* [Задания для выполнения]:
1) По тексту об экологическом кризисе объясните в одном–трех предложениях, почему с сугубо конфессиональной точки зрения источник экологического кризиса оказывается заведомо непреодолимым.
2) Допишите текст об экологическом кризисе, начав сразу после его последнего предложения.

* [Текст для анализа]:
•••
Образ природы — достояние конкретной культуры, причем в равной степени относительно того, что именно включается в «культурно значимую» природу, так и относительно ценностных аспектов и норм взаимодействия с природой.
Итак, экологический кризис — феномен массовой культуры, основанный на конфликте взаимно-чуждых практик природопользования и/или на конфликте взаимных интерпретаций отношения к окружающей среде (природе) разных типов (групп) людей. Другими словами, представление об экологическом кризисе возникает внутри некоторой группы тогда, когда практики природопользования других групп противоречат стереотипам первой группы. Здесь есть парадокс экологического кризиса: он «порожден» экологистами как носителями некоторой утопической нормы — тогда как сам экологизм предстает реакцией на состояние окружающей среды. В более широком смысле ситуация экологического кризиса — один из конфликтов культурных норм.
Источник экологического кризиса Экологический кризис, разворачивающийся как феноменологически полиморфный, все глубже осмысливается и обсуждается в плане изначального источника. Общеизвестно, что в христианстве, как и вообще авраамитских (идущих от Авраама) религиях, включающих также иудаизм и ислам, человек суть существо со свободной волей — но притом греховное изначально. В позиции сугубо конфессиональной, с точки зрения систем догматов, человек — существо падшее. Отсюда следует вывод, что феномен экологического кризиса — суть проявление (нарастание, следствие) падшести. Но тогда изначальный и в этом смысле заведомо непреодолимый источник экологического кризиса — первородный грех человека.
•••
* [Исходные данные]:
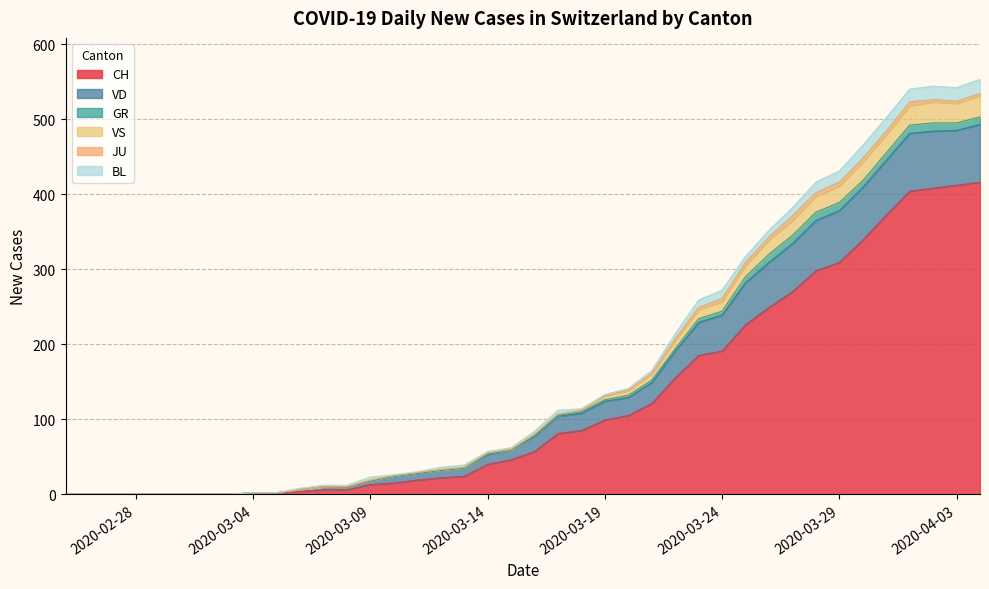

What is the highest value of the CH series?

416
•••
* [Ответы по порядку]:
1) В авраамитских религиях человек изначально греховен, то есть является существом падшим. Экологический кризис в этой логике есть проявление падшести, поэтому его изначальный источник — первородный грех человека, а он непреодолим.

2)
Сама ситуация обсуждения проблематики экологического кризиса оказывается конфессионально нагруженной, притом нагруженной многопланово, учитывая как присущие разным конфессиям системы догматов, по-разному ориентирующие человека в его экологической практике, так и принципиально разные интерпретации этих догматов. Вопрос о том, действительно ли одни догматы, конфессиональные системы и основанные на них культуры более «экологичны», нежели другие, стоит очень остро. Впрочем, противопоставление авраамитских и восточных религий, особенно буддизма, — уже давно стало общим местом. Принято считать, что в первых назначение и место человека как существа, наиболее приближенного к высшему началу, дает ему власть и право распоряжаться всей остальной тварной природой, в то время как во вторых человек лишен такого «привилегированного» положения в мире живых существ. В заостренной постановке христианство противоставляется буддизму как экофобная конфессия — экофильной.
Однако реалистическое осмысление подобных утверждений, ставших расхожими и потому уже редко поверяемыми мифологемами, выявляет непростоту и неоднозначность ситуации. Во-первых, Восток знает очень глубокие, древние и современные, экологические кризисы. Во-вторых, существенна интерпретация места и миссии человека в авраамитской ойкумене как призванного заботиться и оберегать окружающую среду именно в силу особого положения в мире. Кроме того, природа, особенно живая как сотворенная (подобно человеку) — предмет любви, любовной заботы и обережения в христианстве (например, францисканство и близкие духовные движения; жития Сергия Радонежского). Наконец, в постижении природы постигается и замысел Творца, откуда вывод о необходимости сбережения этой природы следует неукоснительно. Можно умножать примеры разворотов темы, где причудливо — на первый взгляд — переплетаются научно-биологические, кросс-культурологические (разные нормы «обращения» с окружающей средой в разных культурах) и конфессионально-догматические аспекты.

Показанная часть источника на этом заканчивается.